Addressing the media at the Ministry of National Security, Port-of-Spain, Dillon, 62, said he knew Piper for over 45 years and he was “almost like an uncle.” He said their relationship grew stronger over the years to a point where he stayed at Piper’s apartment whenever he travelled to New York and also served as Piper’s “driver” when he came to Trinidad for vacation. He said he called Piper almost every day for friendly conversation, including to discuss T&T and US politics.Dillon said he was gifted with Piper’s apartment last year after he (referring to Piper) insisted that he accept.
“I accepted a gift of the remainder interest in an apartment after his death. The effectiveness is given to me through well-established attorneys of law in the United States in the presence of witnesses.”
But Dillon’s statement appears to contradict the information contained in the documents submitted to the US court, in which Piper claims not to have any recollection of having given such interest in his apartment to Dillon.

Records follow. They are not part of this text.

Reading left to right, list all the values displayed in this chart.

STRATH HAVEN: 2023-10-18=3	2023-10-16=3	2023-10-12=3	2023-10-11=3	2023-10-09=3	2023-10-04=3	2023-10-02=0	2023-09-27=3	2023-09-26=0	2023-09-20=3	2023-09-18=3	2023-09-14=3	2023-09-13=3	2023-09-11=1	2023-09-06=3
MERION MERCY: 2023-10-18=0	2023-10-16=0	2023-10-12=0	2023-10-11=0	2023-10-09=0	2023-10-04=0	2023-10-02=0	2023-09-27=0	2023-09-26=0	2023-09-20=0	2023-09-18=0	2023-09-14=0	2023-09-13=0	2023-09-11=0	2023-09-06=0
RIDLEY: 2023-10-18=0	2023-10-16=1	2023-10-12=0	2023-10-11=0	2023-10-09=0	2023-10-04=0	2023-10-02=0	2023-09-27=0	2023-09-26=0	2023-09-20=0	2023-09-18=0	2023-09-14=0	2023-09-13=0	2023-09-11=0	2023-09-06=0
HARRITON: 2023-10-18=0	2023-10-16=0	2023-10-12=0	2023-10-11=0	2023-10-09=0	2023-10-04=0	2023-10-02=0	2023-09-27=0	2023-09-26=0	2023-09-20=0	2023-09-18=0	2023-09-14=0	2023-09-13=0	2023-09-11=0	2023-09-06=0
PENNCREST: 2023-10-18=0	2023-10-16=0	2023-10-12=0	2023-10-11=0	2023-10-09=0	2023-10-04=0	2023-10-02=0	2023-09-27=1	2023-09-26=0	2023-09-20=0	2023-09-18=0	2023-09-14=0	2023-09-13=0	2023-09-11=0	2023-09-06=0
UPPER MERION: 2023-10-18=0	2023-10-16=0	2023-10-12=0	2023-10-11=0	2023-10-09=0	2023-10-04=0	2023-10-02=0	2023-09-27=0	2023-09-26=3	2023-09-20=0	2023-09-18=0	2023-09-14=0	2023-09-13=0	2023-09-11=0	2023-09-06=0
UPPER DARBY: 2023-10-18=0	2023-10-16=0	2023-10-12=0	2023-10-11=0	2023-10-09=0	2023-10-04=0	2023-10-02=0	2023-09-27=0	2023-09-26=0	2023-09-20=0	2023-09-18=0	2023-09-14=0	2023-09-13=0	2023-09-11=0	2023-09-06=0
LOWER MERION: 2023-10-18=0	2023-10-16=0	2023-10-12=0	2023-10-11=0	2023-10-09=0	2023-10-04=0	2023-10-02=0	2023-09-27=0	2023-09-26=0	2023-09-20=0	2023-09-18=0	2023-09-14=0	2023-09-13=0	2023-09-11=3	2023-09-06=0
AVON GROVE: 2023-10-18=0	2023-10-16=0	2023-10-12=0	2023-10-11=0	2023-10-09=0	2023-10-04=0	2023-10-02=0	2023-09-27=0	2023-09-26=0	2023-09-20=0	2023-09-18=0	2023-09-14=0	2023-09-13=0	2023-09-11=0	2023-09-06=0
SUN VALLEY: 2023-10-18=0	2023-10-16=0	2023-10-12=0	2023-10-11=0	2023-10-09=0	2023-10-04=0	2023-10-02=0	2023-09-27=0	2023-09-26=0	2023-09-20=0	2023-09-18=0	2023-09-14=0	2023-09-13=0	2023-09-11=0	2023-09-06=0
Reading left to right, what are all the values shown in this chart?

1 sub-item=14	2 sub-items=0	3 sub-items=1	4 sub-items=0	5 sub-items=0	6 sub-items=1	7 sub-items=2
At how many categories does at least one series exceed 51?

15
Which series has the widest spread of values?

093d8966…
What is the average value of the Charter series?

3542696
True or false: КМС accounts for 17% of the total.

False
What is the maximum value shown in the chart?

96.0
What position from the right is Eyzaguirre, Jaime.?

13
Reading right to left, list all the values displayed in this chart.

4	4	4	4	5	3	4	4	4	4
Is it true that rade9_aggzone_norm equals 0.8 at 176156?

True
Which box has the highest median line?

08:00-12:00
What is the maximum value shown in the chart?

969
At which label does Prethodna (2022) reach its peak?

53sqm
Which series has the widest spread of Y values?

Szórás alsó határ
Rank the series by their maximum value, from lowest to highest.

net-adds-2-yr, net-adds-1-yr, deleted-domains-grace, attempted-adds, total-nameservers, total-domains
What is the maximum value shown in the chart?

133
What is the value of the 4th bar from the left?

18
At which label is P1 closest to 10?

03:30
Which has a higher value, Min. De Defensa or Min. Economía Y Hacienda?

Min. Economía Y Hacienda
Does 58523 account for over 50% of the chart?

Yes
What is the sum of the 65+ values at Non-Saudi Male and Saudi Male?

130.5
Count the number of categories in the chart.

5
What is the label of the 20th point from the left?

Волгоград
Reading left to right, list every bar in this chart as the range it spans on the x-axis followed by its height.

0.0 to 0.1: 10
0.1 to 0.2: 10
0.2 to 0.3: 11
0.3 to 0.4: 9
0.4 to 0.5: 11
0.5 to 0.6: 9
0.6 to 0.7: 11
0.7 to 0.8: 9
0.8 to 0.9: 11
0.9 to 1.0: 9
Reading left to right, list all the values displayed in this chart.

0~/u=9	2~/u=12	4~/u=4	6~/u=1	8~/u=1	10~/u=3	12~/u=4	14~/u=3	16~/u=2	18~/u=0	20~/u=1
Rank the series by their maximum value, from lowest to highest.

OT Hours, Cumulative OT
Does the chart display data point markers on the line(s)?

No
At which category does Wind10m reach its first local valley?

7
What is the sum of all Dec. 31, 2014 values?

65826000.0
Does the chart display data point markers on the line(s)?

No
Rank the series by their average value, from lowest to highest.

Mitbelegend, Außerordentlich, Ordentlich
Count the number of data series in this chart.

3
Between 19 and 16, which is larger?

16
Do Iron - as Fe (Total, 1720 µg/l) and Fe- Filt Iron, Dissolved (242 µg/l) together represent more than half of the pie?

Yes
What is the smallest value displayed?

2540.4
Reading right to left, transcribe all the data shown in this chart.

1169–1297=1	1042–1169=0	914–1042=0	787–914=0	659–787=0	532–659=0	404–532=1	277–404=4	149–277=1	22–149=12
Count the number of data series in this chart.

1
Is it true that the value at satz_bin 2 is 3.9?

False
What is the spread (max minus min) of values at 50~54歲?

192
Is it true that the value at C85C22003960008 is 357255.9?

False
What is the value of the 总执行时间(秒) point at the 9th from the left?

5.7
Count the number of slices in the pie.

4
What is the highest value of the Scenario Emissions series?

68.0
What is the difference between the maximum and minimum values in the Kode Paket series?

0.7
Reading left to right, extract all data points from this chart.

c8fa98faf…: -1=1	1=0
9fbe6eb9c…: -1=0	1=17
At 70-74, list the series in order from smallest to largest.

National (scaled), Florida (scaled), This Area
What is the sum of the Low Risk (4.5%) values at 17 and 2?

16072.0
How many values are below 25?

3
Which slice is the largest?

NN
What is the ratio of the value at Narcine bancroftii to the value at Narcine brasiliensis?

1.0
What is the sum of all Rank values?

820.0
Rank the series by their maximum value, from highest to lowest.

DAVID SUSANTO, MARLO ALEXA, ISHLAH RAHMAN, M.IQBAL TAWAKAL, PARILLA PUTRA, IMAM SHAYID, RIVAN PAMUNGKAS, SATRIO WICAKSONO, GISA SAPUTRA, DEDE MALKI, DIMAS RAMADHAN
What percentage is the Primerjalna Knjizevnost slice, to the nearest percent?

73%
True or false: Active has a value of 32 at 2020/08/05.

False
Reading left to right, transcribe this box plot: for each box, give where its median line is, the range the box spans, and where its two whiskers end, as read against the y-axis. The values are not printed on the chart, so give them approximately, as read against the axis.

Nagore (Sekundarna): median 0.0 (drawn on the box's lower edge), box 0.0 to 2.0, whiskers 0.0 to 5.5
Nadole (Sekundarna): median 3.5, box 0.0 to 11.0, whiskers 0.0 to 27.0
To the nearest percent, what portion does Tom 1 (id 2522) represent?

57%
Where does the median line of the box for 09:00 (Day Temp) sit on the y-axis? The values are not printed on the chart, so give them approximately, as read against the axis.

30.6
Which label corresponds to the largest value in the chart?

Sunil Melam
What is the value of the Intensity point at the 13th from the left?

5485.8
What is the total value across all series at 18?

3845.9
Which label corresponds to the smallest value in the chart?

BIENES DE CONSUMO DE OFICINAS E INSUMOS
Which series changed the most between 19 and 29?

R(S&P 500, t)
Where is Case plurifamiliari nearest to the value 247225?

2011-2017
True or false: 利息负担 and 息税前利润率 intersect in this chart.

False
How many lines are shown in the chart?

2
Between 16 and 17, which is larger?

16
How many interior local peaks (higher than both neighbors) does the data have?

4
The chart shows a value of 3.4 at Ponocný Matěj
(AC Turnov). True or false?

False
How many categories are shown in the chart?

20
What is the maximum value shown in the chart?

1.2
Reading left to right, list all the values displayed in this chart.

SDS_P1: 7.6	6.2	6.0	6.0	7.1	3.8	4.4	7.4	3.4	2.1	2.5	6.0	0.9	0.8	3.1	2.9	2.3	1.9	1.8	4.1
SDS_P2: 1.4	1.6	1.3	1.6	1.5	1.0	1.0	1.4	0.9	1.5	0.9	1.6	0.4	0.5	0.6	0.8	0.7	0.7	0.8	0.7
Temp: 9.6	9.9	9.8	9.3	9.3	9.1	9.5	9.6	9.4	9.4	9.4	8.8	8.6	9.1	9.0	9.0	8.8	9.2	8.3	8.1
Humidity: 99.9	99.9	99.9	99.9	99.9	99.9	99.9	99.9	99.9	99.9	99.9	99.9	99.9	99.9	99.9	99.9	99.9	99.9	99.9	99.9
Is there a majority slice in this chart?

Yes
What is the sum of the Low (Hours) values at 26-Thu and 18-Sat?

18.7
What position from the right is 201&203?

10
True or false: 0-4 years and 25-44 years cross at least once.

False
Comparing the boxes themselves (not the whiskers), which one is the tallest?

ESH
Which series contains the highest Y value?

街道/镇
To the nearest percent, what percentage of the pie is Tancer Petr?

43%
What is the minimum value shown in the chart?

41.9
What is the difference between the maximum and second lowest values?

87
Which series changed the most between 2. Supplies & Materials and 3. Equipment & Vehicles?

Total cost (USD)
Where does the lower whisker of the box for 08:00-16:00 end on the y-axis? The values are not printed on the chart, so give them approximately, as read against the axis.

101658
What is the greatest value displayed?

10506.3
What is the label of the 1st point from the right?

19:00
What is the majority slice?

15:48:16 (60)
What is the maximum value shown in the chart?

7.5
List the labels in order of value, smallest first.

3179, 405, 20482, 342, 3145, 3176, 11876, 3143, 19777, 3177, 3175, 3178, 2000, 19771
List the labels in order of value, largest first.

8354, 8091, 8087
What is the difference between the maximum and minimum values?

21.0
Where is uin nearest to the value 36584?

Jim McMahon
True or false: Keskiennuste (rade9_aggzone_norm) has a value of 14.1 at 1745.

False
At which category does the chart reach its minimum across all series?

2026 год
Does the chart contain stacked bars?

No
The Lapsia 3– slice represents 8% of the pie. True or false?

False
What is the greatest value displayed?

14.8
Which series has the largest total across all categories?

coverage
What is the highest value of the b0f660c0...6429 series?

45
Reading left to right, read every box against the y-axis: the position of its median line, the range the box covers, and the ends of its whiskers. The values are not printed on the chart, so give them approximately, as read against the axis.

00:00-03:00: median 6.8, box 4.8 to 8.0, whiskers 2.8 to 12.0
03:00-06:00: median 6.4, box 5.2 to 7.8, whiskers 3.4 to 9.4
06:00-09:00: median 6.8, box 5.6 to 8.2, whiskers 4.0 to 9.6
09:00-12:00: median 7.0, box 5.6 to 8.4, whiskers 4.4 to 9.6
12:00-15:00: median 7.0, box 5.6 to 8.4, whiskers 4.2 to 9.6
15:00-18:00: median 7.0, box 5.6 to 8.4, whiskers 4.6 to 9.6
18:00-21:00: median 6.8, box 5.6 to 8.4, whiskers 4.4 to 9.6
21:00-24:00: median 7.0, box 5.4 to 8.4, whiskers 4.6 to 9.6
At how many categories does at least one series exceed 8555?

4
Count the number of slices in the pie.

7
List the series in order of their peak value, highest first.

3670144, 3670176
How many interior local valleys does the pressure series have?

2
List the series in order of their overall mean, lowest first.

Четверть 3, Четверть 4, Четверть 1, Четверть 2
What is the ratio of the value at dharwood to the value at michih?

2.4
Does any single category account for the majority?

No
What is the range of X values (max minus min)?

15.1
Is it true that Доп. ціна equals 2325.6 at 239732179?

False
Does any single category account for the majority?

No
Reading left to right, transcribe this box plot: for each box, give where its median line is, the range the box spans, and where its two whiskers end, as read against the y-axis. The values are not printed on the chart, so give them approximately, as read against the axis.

In a general response regarding the allegations made against him, Dillon said there are two sides to the story and his side “will not be known until such time as required by law to do so.”They are only allegations until proven otherwise and the matter is still pending before the court,” he said.Asked if he spoke to Prime Minister Dr Keith Rowley about the matter, Dillon said yes but did not go into the details. He did not say whether he was asked to step down or not, or whether he believes he should step aside while the matter is determined.
“I prefer not to go into details of the conversation. It is confidential,” Dillon said.
Asked if he did not see stepping down as a means of keeping his integrity intact, Dillon said, “I value my integrity at all costs and I would have to prove my integrity as the case stands right now.”Asked if he was aware Cabinet members contacted the Piper family to keep the matter quiet, Dillon said he was not.However, he reiterated that he did not take advantage of Piper.Piper’s niece, Esther Nicholls, has made an application for the appointment of a guardian for the property, in which it is alleged that based on a power of attorney, a transfer of an undivided 50 per cent interest in Piper’s condominium was made by Piper to Dillon on August 21, 2017, but that Piper lacked the capacity to make such transfer validity.
Further, it claimed the purported signature of Piper on the deed and transfer documents were not his and he denied any knowledge of the transaction. It adds that Piper also had no attorney and no guardian for said transaction, that there were several large transfers and withdrawals from Piper’s account, which is inconsistent, uncharacteristic and contrary to his history, practice and norm and that Piper may have been the victim of elder financial abuse, exploitation and fraud.”
The court evaluator’s report states that Piper, who is now at a home, does not recall any visits by his family members and would not know them if he had seen them.The court has ordered that until the proceedings are concluded, Dillon is prohibited and restrained from transferring any interest in the New York condominium, including any interest which Dillon may claim pursuant to the deed related to the property.